Uno Stranamore dei giorni nostri, metti il papillon isterico invece del braccio in quanto arto meccanico. Sempre più simile all’ultimo Christian De Sica, anche nell’occhio lubrico da Babbione Fashione, nel grandioso e necessario controllo della postura, anche perché se scappa uno starnuto i pezzi sparsi li vai a raccogliere a Bordighera.
claudio baglioni e franca leosini
Baglioni resta intero. Non Endrigo. Disintegrato dalla perversa combine Volo-Baglioni e dal loro inutilmente pomposo omaggio uguale oltraggio di uno che, al loro opposto, sottrae fino a estinguersi corpo alla voce. Baudo disintegra se stesso, essendo l’unico a credere d’essere davvero lui la stessa cosa che Sanremo o qualunque altra cosa, beffato dall’ennesima standing ovation, scappata dalle ovaie stanche della platea, in tutto e per tutto simile a un funerale triste o a un’erezione mancata.

++++++++

#### COSA FARE
A – Rispondi in base al brano:
(i) A chi viene detto sempre più simile il personaggio descritto all'inizio?
(ii) Secondo il brano, chi resta intero?
(iii) In quale località si andrebbero a raccogliere i pezzi sparsi in caso di starnuto?
B – Trascrivi dal brano il passo compreso tra "Uno Stranamore dei" e "raccogliere a Bordighera.", estremi inclusi.

++++++++

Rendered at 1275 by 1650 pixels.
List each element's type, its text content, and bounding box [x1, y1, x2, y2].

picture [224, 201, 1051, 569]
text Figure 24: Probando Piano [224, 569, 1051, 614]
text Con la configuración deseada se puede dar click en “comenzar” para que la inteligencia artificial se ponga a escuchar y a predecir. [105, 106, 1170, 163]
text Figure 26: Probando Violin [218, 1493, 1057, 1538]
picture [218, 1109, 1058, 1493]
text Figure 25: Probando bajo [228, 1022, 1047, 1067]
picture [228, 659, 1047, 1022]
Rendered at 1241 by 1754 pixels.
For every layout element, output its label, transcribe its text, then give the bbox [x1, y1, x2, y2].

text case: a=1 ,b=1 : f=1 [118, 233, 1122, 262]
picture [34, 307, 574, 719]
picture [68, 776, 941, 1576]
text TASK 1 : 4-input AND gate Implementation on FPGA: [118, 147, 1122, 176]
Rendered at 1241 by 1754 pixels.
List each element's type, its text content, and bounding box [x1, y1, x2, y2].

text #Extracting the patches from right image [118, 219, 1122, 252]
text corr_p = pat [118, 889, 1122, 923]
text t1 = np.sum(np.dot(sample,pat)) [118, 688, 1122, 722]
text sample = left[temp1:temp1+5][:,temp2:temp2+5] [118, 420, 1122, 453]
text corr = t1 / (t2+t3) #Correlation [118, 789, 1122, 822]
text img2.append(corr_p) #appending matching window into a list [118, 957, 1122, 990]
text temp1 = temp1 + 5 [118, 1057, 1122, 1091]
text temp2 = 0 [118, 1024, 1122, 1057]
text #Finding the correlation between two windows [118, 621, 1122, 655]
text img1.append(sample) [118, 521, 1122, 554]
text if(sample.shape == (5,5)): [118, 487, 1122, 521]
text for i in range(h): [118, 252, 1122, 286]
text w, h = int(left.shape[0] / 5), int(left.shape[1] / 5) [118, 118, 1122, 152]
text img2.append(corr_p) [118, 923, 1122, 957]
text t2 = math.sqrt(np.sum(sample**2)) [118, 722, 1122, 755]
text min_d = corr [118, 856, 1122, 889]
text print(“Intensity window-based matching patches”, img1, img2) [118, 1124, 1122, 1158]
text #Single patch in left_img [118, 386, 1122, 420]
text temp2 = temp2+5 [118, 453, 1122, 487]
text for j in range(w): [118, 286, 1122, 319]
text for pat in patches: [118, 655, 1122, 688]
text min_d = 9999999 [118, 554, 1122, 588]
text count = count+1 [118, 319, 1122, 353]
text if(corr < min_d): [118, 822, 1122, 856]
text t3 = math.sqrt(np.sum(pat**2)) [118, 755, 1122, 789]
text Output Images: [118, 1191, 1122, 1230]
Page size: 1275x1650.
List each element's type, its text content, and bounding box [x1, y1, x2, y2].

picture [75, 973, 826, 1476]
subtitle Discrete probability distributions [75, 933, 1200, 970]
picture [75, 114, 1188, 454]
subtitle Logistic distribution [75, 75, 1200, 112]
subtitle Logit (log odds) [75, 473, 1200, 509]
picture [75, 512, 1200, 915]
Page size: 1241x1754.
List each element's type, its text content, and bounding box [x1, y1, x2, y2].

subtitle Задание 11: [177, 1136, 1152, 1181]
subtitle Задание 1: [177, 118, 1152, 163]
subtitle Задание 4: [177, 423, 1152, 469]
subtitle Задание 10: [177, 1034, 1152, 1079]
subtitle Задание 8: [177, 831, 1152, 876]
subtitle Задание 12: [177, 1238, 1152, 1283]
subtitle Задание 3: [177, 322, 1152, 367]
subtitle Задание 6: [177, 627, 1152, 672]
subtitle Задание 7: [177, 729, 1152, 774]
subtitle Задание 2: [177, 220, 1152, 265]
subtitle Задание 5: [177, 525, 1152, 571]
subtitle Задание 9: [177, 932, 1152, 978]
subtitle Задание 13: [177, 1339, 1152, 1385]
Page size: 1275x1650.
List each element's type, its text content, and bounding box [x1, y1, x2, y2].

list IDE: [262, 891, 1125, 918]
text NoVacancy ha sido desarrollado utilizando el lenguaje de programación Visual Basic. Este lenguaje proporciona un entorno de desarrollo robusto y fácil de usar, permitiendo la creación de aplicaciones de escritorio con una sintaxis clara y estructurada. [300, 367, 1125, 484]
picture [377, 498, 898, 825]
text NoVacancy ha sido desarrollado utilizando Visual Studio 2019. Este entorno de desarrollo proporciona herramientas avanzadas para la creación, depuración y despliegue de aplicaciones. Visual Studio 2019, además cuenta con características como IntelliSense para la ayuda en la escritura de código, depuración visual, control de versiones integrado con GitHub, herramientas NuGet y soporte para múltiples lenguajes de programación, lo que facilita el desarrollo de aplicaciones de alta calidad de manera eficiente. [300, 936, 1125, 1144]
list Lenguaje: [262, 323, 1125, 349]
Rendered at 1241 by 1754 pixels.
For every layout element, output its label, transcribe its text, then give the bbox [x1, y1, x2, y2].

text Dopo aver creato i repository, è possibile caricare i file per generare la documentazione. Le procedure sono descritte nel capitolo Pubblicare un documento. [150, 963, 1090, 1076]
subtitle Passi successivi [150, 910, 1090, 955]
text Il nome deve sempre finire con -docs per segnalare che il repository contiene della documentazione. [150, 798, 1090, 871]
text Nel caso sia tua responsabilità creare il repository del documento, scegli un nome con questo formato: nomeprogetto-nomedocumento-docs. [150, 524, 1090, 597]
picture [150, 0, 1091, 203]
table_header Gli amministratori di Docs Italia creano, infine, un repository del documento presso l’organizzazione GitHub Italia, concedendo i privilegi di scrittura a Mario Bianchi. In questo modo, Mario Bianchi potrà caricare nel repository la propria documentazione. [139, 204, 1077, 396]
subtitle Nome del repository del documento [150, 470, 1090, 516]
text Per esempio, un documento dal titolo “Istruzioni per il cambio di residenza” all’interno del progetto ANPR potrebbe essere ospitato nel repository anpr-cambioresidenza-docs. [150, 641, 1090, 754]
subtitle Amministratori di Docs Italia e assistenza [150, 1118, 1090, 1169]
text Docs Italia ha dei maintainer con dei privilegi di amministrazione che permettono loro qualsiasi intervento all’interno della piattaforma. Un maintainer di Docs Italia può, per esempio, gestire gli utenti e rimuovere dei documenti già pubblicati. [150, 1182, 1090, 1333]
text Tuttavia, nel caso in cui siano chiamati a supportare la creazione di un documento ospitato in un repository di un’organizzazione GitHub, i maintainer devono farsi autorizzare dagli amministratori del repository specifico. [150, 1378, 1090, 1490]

++++++++

#### ESERCIZIO SVOLTO
A –
(i) All'ultimo Christian De Sica.
(ii) Baglioni.
(iii) A Bordighera.

B –
Uno Stranamore dei giorni nostri, metti il papillon isterico invece del braccio in quanto arto meccanico. Sempre più simile all’ultimo Christian De Sica, anche nell’occhio lubrico da Babbione Fashione, nel grandioso e necessario controllo della postura, anche perché se scappa uno starnuto i pezzi sparsi li vai a raccogliere a Bordighera.